Disentangling Test-Time and Parameter Scaling for Cost-Efficient Accuracy Improvements in Agentic Evaluation
Keywords: Agentic evaluation, Large language models (LLMs), Test-time scaling, Parameter scaling, Chain-of-Thought (CoT), Internal reasoning, Cost-efficiency, Pareto frontier, Knowledge retrieval, Mathematical reasoning
TL;DR: Compare CoT vs parameter scaling on accuracy/cost/latency: CoT aids small models on math; capacity wins on knowledge. Internal reasoning can render CoT redundant. We report Pareto fronts and cost-per-point.
Abstract: Large language models (LLMs) offer two primary levers for improving accuracy in agentic systems: test-time scaling (e.g., Chain-of-Thought reasoning) and parameter scaling (upgrading to larger models).

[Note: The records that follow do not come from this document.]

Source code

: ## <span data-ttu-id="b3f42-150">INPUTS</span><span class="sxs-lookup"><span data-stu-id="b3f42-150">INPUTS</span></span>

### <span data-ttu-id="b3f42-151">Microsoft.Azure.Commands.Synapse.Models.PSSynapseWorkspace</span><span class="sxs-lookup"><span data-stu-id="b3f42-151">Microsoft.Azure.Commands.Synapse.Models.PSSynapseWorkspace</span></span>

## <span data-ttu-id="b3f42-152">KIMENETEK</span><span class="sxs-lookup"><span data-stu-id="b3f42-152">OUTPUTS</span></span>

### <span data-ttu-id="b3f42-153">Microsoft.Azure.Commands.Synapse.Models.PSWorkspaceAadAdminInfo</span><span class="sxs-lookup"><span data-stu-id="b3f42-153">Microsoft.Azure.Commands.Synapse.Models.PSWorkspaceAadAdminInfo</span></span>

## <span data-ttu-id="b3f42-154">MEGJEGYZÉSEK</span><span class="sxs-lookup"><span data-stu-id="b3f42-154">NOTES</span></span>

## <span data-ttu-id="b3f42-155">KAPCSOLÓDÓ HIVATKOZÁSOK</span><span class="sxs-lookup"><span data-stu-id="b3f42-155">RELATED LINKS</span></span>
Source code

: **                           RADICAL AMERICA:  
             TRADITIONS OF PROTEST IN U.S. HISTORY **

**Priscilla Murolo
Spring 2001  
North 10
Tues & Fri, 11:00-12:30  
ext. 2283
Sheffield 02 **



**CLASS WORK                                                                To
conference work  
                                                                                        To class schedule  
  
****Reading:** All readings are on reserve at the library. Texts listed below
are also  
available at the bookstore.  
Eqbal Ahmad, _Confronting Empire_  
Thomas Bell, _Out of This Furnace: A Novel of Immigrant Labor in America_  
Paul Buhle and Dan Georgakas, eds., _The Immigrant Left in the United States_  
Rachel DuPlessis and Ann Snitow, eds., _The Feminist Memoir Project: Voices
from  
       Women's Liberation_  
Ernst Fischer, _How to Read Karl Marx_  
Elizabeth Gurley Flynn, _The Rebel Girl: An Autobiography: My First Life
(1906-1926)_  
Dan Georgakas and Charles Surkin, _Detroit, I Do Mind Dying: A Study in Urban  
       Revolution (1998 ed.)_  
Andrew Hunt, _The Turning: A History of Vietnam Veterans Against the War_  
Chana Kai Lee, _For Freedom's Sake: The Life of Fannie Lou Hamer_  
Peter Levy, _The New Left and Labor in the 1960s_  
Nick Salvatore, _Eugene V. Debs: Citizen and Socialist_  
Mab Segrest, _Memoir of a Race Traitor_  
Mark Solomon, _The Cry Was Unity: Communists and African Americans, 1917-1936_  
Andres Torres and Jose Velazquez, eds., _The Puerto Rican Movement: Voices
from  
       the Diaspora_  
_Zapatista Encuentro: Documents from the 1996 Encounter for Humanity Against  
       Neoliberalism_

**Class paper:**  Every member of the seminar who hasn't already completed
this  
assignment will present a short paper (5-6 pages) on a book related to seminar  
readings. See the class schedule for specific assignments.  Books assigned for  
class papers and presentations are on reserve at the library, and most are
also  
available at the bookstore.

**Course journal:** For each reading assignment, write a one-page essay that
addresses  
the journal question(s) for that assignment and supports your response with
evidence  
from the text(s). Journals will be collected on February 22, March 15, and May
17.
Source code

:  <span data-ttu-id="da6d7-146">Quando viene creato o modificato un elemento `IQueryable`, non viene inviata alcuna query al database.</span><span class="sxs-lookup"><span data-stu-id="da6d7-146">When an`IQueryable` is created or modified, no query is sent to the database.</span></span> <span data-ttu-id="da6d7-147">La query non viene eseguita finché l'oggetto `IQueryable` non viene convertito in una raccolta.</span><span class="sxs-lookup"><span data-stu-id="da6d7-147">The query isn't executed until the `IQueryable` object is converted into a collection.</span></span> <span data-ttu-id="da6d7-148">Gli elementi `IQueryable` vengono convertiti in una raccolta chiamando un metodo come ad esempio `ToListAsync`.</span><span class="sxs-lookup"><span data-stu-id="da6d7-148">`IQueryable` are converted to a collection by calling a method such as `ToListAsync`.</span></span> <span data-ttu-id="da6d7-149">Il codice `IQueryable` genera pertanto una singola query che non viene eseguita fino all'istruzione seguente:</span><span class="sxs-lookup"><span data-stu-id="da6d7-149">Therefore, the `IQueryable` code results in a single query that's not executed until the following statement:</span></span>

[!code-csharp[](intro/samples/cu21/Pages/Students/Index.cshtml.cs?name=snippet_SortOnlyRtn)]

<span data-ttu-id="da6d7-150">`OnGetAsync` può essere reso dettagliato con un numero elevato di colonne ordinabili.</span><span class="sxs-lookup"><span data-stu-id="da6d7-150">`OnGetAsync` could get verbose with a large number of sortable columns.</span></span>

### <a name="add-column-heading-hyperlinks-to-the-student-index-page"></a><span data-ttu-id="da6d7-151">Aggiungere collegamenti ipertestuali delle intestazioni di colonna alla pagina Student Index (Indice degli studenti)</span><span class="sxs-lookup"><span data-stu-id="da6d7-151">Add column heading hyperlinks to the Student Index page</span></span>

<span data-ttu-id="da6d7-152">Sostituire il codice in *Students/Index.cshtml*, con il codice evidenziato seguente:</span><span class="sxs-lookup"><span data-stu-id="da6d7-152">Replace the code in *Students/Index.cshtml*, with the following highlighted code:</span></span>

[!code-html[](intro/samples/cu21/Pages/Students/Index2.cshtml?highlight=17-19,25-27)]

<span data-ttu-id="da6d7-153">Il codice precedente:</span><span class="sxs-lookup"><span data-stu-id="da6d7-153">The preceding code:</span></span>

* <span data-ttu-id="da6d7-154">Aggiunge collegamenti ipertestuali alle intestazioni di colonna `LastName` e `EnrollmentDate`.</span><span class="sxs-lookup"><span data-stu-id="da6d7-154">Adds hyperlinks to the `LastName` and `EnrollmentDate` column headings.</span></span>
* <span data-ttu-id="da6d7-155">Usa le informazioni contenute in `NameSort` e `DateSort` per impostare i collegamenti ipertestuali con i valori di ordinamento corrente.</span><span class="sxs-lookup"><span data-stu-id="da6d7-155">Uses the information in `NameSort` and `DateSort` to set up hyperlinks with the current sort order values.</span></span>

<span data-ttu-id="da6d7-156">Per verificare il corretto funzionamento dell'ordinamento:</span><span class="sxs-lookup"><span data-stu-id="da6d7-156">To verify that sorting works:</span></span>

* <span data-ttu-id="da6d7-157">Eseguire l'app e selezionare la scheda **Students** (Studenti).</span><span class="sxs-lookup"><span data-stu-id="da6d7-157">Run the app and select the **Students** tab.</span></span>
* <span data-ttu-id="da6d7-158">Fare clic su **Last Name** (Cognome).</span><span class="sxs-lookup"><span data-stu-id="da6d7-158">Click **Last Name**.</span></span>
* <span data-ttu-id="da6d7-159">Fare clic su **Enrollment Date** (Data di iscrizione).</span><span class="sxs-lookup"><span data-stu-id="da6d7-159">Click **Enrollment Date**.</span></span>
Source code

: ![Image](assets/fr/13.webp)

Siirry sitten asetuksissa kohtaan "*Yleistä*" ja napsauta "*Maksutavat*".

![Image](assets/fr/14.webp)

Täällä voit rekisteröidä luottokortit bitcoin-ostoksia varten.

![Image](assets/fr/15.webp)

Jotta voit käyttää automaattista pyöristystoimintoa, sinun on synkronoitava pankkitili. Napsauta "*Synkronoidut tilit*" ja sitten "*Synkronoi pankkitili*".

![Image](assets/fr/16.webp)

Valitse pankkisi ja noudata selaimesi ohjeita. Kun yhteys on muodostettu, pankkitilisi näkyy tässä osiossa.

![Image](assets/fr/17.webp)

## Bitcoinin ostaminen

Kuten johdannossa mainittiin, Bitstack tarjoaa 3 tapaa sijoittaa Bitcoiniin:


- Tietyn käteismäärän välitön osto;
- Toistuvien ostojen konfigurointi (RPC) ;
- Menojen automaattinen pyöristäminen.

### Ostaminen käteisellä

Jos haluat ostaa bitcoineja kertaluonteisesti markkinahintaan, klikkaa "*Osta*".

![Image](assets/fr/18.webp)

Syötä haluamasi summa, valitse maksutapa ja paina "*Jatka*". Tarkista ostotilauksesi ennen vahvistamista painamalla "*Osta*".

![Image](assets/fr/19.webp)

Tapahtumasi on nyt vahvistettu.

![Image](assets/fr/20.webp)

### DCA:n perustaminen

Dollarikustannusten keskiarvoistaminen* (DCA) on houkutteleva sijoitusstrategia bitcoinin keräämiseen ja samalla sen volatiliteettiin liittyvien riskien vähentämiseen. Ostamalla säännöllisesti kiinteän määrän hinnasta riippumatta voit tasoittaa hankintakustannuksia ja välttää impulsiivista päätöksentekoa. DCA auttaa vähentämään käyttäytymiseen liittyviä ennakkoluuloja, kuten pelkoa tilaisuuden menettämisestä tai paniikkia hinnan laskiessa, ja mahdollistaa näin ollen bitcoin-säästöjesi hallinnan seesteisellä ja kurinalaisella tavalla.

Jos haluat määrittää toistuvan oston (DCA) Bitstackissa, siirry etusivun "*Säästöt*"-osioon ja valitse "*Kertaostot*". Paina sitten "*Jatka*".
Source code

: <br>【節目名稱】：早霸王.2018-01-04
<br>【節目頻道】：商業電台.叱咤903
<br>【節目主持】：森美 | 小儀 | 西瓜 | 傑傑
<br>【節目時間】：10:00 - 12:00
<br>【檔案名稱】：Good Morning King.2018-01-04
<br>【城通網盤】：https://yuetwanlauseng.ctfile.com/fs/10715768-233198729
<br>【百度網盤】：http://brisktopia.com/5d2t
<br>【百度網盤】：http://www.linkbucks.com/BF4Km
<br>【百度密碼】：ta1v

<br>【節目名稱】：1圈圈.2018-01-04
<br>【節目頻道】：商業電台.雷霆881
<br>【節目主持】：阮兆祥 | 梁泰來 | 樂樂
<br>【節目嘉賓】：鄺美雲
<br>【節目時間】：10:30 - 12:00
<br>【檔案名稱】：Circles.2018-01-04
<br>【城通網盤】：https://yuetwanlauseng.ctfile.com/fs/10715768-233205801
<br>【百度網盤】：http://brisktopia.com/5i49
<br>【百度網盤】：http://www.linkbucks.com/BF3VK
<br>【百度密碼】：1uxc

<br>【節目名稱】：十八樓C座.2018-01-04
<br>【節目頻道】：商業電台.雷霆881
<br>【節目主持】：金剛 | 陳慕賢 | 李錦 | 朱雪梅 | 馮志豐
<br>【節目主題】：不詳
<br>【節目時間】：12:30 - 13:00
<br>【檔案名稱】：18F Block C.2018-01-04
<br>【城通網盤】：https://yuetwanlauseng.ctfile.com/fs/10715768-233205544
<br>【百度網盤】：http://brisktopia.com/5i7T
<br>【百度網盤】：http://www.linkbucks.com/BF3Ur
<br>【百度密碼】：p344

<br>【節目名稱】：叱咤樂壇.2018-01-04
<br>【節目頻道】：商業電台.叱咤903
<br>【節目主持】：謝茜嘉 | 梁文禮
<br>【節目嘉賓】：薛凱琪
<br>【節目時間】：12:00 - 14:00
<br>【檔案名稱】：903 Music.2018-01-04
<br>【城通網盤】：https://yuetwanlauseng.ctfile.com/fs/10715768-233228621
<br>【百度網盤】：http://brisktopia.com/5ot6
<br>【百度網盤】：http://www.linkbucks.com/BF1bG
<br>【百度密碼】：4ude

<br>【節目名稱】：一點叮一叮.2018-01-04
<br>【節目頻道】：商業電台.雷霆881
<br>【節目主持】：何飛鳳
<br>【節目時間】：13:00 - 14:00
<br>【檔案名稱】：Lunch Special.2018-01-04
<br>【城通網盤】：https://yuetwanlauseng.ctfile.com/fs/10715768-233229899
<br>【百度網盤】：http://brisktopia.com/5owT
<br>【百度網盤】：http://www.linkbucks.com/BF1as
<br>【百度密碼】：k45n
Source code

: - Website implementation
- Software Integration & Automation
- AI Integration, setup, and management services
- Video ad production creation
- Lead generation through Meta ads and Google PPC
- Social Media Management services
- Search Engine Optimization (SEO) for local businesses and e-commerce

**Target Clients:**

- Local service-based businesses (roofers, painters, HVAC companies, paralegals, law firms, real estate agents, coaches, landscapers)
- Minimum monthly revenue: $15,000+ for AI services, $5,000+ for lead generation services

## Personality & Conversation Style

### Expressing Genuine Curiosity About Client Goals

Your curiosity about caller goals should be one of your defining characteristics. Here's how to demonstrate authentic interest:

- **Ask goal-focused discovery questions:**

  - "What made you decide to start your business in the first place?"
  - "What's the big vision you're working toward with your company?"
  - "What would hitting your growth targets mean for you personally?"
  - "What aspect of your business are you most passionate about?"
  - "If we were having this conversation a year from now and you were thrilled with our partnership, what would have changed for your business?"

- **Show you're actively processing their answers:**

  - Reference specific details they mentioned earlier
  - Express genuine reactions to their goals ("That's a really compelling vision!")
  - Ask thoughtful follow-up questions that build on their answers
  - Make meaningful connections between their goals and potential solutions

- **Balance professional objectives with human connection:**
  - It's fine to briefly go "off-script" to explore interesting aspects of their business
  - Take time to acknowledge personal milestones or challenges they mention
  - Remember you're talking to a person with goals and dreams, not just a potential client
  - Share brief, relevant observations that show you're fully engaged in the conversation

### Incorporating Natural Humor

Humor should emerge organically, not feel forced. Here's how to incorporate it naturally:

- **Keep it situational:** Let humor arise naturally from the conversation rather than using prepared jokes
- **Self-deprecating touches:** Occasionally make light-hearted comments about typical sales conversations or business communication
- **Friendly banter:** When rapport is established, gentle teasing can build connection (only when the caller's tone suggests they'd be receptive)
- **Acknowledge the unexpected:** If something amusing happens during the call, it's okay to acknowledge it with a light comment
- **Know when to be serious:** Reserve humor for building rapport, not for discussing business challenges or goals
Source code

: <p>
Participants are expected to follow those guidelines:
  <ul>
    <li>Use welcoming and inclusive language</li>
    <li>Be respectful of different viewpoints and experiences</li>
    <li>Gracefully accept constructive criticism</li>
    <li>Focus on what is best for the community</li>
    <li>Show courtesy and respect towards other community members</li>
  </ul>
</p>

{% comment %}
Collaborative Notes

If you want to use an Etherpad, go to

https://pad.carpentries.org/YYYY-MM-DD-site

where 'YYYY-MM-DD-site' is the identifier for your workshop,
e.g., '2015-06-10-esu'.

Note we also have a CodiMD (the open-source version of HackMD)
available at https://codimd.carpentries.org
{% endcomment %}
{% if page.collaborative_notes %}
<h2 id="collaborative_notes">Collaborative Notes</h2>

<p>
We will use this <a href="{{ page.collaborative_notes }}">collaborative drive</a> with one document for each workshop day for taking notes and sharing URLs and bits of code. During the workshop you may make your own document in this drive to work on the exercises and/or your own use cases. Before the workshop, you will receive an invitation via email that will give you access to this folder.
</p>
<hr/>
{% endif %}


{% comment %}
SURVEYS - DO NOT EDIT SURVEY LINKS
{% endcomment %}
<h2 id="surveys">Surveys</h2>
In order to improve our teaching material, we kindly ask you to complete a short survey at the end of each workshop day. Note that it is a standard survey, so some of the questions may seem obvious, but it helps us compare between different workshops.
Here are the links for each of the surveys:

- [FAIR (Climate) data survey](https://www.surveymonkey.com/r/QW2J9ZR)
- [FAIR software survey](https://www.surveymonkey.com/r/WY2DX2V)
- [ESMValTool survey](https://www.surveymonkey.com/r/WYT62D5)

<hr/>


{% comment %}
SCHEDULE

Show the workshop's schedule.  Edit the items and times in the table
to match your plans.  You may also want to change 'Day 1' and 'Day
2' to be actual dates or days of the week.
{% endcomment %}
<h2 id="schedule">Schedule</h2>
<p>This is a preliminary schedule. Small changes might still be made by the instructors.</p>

Despite widespread adoption, the field lacks principled evaluation of the accuracy-cost-latency trade-offs under controlled conditions. We present a comprehensive evaluation framework and conduct experiments on GSM8K (1,319 items) and PopQA (2,000-item subset) to establish these trade-offs. Our key findings reveal that: (i) on mathematical reasoning tasks, Chain-of-Thought is highly effective for smaller models but becomes redundant when internal reasoning capabilities are available; (ii) on knowledge-intensive QA, performance is primarily capacity-bound, with Chain-of-Thought often increasing costs without improving accuracy; (iii) for models with advanced reasoning capabilities, external Chain-of-Thought becomes largely redundant and can even harm performance while increasing costs. We formalize Pareto frontiers and cost-per-point metrics that translate into actionable deployment policies for more efficient agentic systems.